問題は「意思決定プロセス」にある
現在、滋賀大学データサイエンス学部で教授を務める河本薫氏は「大学の教員になってうれしい誤算は、いろんな企業の方がわざわざ彦根まで相談に来てくださること」と話す。以前は大阪ガスに27年間勤め、同社ビジネスアナリシスセンター所長を歴任したデータ分析の実務経験者だ。
河本氏のもとには「データ基盤や分析ツールに多額の投資をしたのに成果を出せない」「PoCまでは進むけど本番導入に進めない」「データサイエンティストが育たない」などの悩みが寄せられるという。こうした苦悩の背景には共通点があると話す。「データやAIで“何か”を改善すればビジネスの課題解決ができると認識しているものの、この“何か”をしっかり意識していない」と河本氏は指摘する。
ここでヒントになる言葉として、ノーベル経済学賞受賞者で行動経済学のダニエル・カーネマン氏の「組織とは、意思決定を生産する工場である」を紹介した。この言葉の「組織」を「企業」に置き換えてみると、いろんな担当者がいろんな意思決定をしており、その結果として新製品が生まれ、顧客満足度が変わり、利益が生まれるということになる。ともすれば、顧客満足度が低下するなどビジネスにおける課題は「意思決定を生産する方法がまずいから」だと捉えられる。

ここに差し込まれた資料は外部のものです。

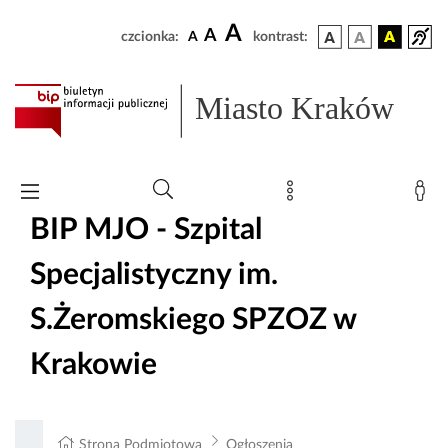
A
A
czcionka:
A
kontrast:
Miasto Kraków
BIP MJO - Szpital
Specjalistyczny im.
S.Żeromskiego SPZOZ w
Krakowie
Strona Podmiotowa
Ogłoszenia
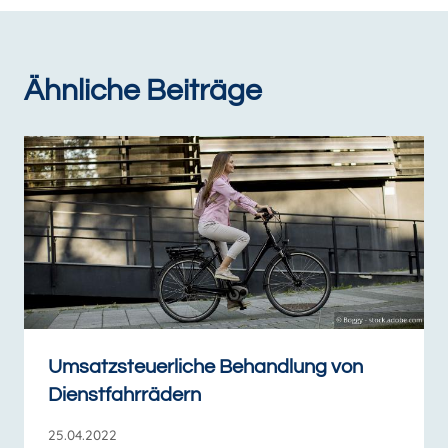
Ähnliche Beiträge
Umsatzsteuerliche Behandlung von
Dienstfahrrädern
25.04.2022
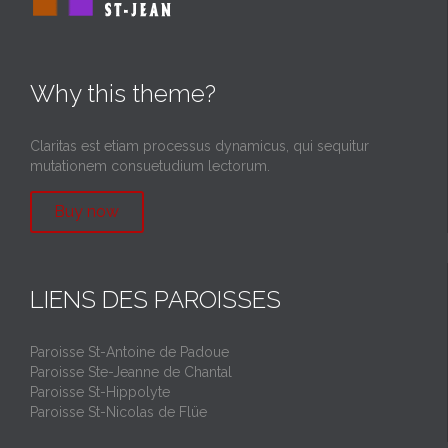
Why this theme?
Claritas est etiam processus dynamicus, qui sequitur
mutationem consuetudium lectorum.
Buy now
LIENS DES PAROISSES
Paroisse St-Antoine de Padoue
Paroisse Ste-Jeanne de Chantal
Paroisse St-Hippolyte
Paroisse St-Nicolas de Flüe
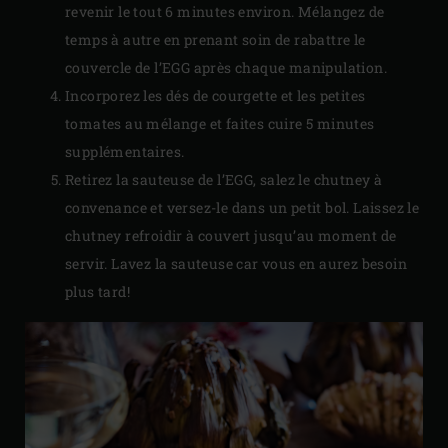
revenir le tout 6 minutes environ. Mélangez de
temps à autre en prenant soin de rabattre le
couvercle de l’EGG après chaque manipulation.
Incorporez les dés de courgette et les petites
tomates au mélange et faites cuire 5 minutes
supplémentaires.
Retirez la sauteuse de l’EGG, salez le chutney à
convenance et versez-le dans un petit bol. Laissez le
chutney refroidir à couvert jusqu’au moment de
servir. Lavez la sauteuse car vous en aurez besoin
plus tard!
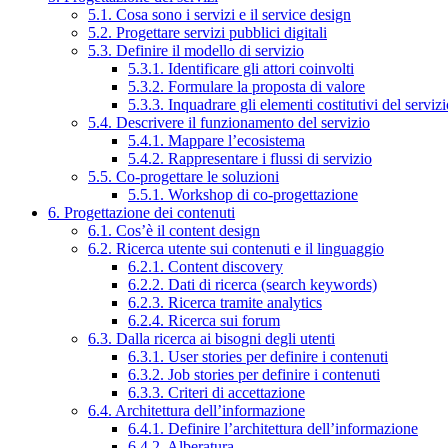
5.1. Cosa sono i servizi e il service design
5.2. Progettare servizi pubblici digitali
5.3. Definire il modello di servizio
5.3.1. Identificare gli attori coinvolti
5.3.2. Formulare la proposta di valore
5.3.3. Inquadrare gli elementi costitutivi del serviz
5.4. Descrivere il funzionamento del servizio
5.4.1. Mappare l’ecosistema
5.4.2. Rappresentare i flussi di servizio
5.5. Co-progettare le soluzioni
5.5.1. Workshop di co-progettazione
6. Progettazione dei contenuti
6.1. Cos’è il content design
6.2. Ricerca utente sui contenuti e il linguaggio
6.2.1. Content discovery
6.2.2. Dati di ricerca (search keywords)
6.2.3. Ricerca tramite analytics
6.2.4. Ricerca sui forum
6.3. Dalla ricerca ai bisogni degli utenti
6.3.1. User stories per definire i contenuti
6.3.2. Job stories per definire i contenuti
6.3.3. Criteri di accettazione
6.4. Architettura dell’informazione
6.4.1. Definire l’architettura dell’informazione
6.4.2. Alberatura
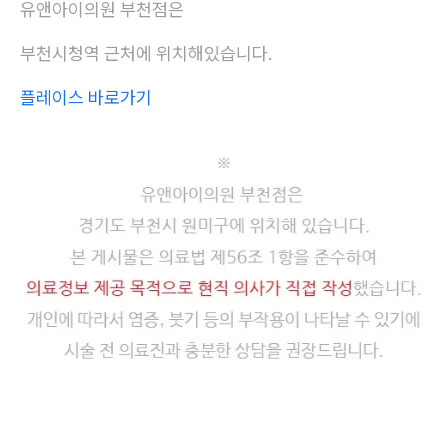
유앤아이의원 부천점은
부천시청역 근처에 위치해있습니다.
플레이스 바로가기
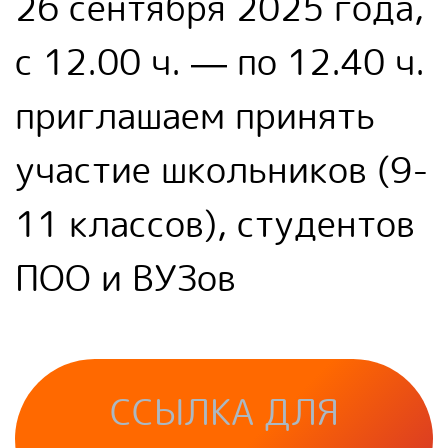
26 сентября 2025 года,
с 12.00 ч. — по 12.40 ч.
приглашаем принять
участие школьников (9-
11 классов), студентов
ПОО и ВУЗов
ССЫЛКА ДЛЯ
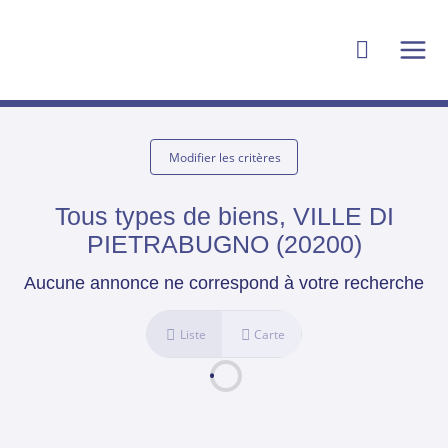
Modifier les critères
Tous types de biens, VILLE DI
PIETRABUGNO (20200)
Aucune annonce ne correspond à votre recherche
Liste
Carte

つまり、データやAIで課題解決するとは「勘と経験に頼る意思決定の生産方法(プロセス)を、データやAIも用いた合理的な意思決定の生産方法に改めて」課題解決することであると言える。ここで腹落ちできるかどうかが重要だと河本氏は強調した。
これらを意識せずにいきなりデータ分析するとどんなことが起こってしまうのか。河本氏は例として工場をあげた。工員それぞれが自分のやり方で製品を組み立てている工場に、産業用ロボットを導入できるだろうか。答えは明白で、作業がバラバラなのだからできるはずがない。この場合、産業ロボットを導入する前に、まず製造プロセスの標準化やモジュール化する必要がある。
話をデータ分析に戻そう。データ分析を意思決定プロセスに組み込むとしたら、意思決定プロセスを整理して、どこにデータ分析を入れられるかを考える必要があるのだ。河本氏はこれを「意思決定プロセスの設計」と呼ぶ。